Six months later, those museums are being ordered to whitewash their walls.

Brian Wanyama, who founded the Matwana Matatu Culture platform to document and archive matatu art, has spent years arguing that these vehicles are more than transport. “I see art,” he has said in various interviews over the years. “I don’t see cars.” His archive, thousands of photographs of painted buses, documented like works in a gallery, now reads as a kind of accidental preservation effort. A record of something that was always fragile, even when it seemed permanent.

Back in the garage, Otieno is finishing the Burna Boy panel as the afternoon light shifts. He works quickly and confidently without appearing to think. The can moves in short, controlled arcs. The face appears gradually, feature by feature, the way a developing photograph used to emerge from a darkroom, first the outline, then the shadow, then the particular brightness of an eye.
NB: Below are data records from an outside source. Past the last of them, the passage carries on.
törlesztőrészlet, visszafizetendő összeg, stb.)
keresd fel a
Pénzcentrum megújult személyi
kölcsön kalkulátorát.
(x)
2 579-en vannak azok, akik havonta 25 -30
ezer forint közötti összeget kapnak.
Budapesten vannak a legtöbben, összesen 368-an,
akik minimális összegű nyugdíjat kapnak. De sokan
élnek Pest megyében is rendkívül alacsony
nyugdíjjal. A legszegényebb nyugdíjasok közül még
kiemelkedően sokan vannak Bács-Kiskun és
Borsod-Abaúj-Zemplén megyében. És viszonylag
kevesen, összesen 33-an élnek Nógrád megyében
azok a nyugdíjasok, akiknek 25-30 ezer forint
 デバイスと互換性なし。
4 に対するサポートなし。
“The bus owner will decide what he wants to do,” Otieno said, stepping back to look. “If he wants to strip it, fine. He has to comply. But today, this bus will go out exactly like this. And everyone who rides it today will see this. And they will remember.”
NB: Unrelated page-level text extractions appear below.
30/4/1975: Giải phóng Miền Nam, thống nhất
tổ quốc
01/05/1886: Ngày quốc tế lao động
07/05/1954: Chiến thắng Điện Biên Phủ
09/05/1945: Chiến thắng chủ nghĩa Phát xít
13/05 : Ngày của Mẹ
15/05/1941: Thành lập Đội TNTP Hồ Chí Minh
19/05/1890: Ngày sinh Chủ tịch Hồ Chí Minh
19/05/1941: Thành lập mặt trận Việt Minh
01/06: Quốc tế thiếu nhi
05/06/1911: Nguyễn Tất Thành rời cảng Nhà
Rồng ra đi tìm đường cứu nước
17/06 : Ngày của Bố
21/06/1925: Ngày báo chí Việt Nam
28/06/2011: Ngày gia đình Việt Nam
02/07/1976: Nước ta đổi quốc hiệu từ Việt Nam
There is an appeal pending. Otieno’s colleague, Michael Makubo, filed the petition, and his lawyers have asked for fourteen days to appeal to a higher court. The temporary orders keeping the status quo lapse on May 17, unless the Court of Appeal steps in. In the garage, this is known, discussed, and ultimately set aside. Appeals take time. The court was clear. The buses that roll out of here tomorrow morning will, sooner or later, have to change.

The question nobody in the government appears to have asked is what happens to the people who paint them. The matatu art economy has no formal register, no union, no professional body. The painters are not employees. They are paid per job, per bus, per wall. If the demand disappears, if matatu owners facing enforcement decide the risk is not worth it, there will be no redundancy payment. No retraining program. No acknowledgement, in any official document, that the people who made this culture were ever here.

“The BRT will have buses,” Kamau said, picking up a piece of sandpaper and turning it over in his hands. “Clean buses. Government buses. Same color every day. And the people who design them will be in an office somewhere, and they will pick from a menu of approved options, and that will be the art of Nairobi. A menu.”

He did not sound angry, exactly. He sounded the way people sound when they have been expecting something for a long time, and it has finally arrived.

At five o’clock, the garage begins to empty. Painters pack their cans. The compressor shuts off. The Burna Boy panel is dry. The bus, numbered, licensed, and registered, will leave at six tomorrow morning and make its run through Nairobi’s permanent, grinding, brilliant traffic, carrying nurses and students and market traders and office workers who will look at the portrait on the side and feel, briefly, the particular pleasure of riding something made by someone who cared.

Otieno walks the length of the bus one last time, the way a painter walks a finished canvas. He stops at the front, where the route number is stenciled in plain white on a black background, the only part of the vehicle that has always been clean, always legible, always unchanged.

“The route is still the route,” he said. “That much they cannot paint over.”

He picked up his bag, nodded to the remaining workers, and walked out into the noise of the city.